Assignment 1: Print the church visits thread from "Accessible worship was" to "really among you.".
Assignment 2: Name every user who posted in the church visits thread.
Assignment 3: In the church visits thread, how far does the quoted visitor say they had to walk in the rain?

# Eight terrible church visits



## Pergamum (Oct 18, 2012)

Eight Terrible Church Visits

An interesting article. Any thoughts?


----------



## AThornquist (Oct 18, 2012)

At first I thought this was going to be a thread regarding your trip to Australia, but I'm glad it's not! The article you linked to is interesting to me because I have mixed reactions to the various visits and their "problems." However, at the very least, they can all serve as a good reminder to be more conscious of how we communicate and relate to others. No, we should not do any and all things in order to accommodate the lost, but there are simple things that if we are more mindful of would easily be resolved, such as not letting the new person feel outside of fellowship even though they are inside the doors.


----------



## Zach (Oct 18, 2012)

Good reminder. I think almost all of these are pretty "out there" and would be hard to find in our Churches. However, one thing that did strike me was the amount of "Christianese" we can use in our services and that can turn people away. We shouldn't oversimplify things, but we should remember what it was like to have almost no theological background to draw upon.


----------



## Douglas P. (Oct 18, 2012)

The word “unchurched” always throws up red flags. It’s a deceptive term. It makes it seem as though the goal of the church is to “church” the “unchurched”. The problem with this is that goal of the church isn’t to “church” people; the goal is to bring people to Jesus through the preaching of the Word and Sacraments. Let’s call the “unchurched” what they actually are, unbelievers.

The other red flag was that a consultant company was brought in to evaluate a church. It may be wise to have a trusted outsider come in and give a critique of your church, but the idea of a consultant coming in to evaluate a church makes the church seem like a business that is selling a product. The gospel is not a product to be bought it’s an announcement to be believed and obeyed. 

As for the eight critiques; did it really take the unique insight of an unbeliever to realize that each one of those situations was terrible? I’m sure that each one of the problems would have been realized by any believing outsider and the critique would have much more value coming from someone who knows how to ground it in scripture.


----------



## Tim (Oct 18, 2012)

> 2. "I had to walk fifty yards in the rain. There was no guest parking. No one offered me an umbrella. Apparently the members got there early so they could get the best parking spaces in the inclement weather."



Really? I mean, really? Is this person serious?


----------



## Jack K (Oct 18, 2012)

Accessible worship was one of the principles of the Reformation. And there is biblical mandate for the worship service being accessible, intelligible and welcoming to outsiders, so that they may be led to glorify God:



> If, therefore, the whole church comes together and all speak in tongues, and outsiders or unbelievers enter, will they not say that you are out of your minds? But if all prophesy, and an unbeliever or outsider enters, he is convicted by all, he is called to account by all, the secrets of his heart are disclosed, and so, falling on his face, he will worship God and declare that God is really among you.

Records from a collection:
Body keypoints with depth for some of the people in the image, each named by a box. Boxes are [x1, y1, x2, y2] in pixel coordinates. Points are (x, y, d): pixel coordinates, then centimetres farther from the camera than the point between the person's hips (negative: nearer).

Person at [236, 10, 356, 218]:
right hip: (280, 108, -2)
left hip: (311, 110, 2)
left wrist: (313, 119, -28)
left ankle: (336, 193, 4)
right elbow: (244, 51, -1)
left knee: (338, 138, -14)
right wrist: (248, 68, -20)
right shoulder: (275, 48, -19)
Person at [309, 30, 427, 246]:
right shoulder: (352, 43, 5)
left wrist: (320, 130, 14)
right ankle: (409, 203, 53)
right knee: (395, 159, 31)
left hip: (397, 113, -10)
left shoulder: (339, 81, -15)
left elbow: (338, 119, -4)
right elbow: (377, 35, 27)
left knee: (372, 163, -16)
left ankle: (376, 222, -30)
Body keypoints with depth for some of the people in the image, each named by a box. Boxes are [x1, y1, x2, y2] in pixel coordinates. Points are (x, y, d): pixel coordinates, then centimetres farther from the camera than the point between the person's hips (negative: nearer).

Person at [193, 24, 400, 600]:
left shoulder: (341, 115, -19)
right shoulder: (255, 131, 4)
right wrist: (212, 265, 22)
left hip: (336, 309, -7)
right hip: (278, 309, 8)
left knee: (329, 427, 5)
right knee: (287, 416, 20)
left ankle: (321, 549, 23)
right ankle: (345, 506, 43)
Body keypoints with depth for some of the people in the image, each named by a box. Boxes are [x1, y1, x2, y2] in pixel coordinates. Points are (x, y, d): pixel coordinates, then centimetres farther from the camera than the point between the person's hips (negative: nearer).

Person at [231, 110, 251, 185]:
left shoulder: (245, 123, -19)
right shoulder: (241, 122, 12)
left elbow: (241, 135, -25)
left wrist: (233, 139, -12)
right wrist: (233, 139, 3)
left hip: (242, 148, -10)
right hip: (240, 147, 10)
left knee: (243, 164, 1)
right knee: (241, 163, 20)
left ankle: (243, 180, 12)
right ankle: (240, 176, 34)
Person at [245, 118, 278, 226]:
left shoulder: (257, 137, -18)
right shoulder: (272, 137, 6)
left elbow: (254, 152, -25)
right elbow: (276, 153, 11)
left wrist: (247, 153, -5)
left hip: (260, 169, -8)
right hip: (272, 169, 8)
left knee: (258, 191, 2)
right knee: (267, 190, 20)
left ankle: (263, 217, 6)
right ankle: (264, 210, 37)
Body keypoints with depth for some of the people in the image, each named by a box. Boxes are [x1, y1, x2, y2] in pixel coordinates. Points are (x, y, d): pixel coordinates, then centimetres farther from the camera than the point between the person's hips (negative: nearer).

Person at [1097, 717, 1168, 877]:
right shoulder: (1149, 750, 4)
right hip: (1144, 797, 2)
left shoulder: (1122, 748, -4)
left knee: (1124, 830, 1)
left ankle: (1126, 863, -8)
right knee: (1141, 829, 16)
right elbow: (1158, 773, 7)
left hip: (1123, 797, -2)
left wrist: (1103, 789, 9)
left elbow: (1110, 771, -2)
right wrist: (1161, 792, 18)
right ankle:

Task result 1:
Accessible worship was one of the principles of the Reformation. And there is biblical mandate for the worship service being accessible, intelligible and welcoming to outsiders, so that they may be led to glorify God:



> If, therefore, the whole church comes together and all speak in tongues, and outsiders or unbelievers enter, will they not say that you are out of your minds? But if all prophesy, and an unbeliever or outsider enters, he is convicted by all, he is called to account by all, the secrets of his heart are disclosed, and so, falling on his face, he will worship God and declare that God is really among you.

Task result 2: Pergamum, AThornquist, Zach, Douglas P., Tim, Jack K

Task result 3: Fifty yards.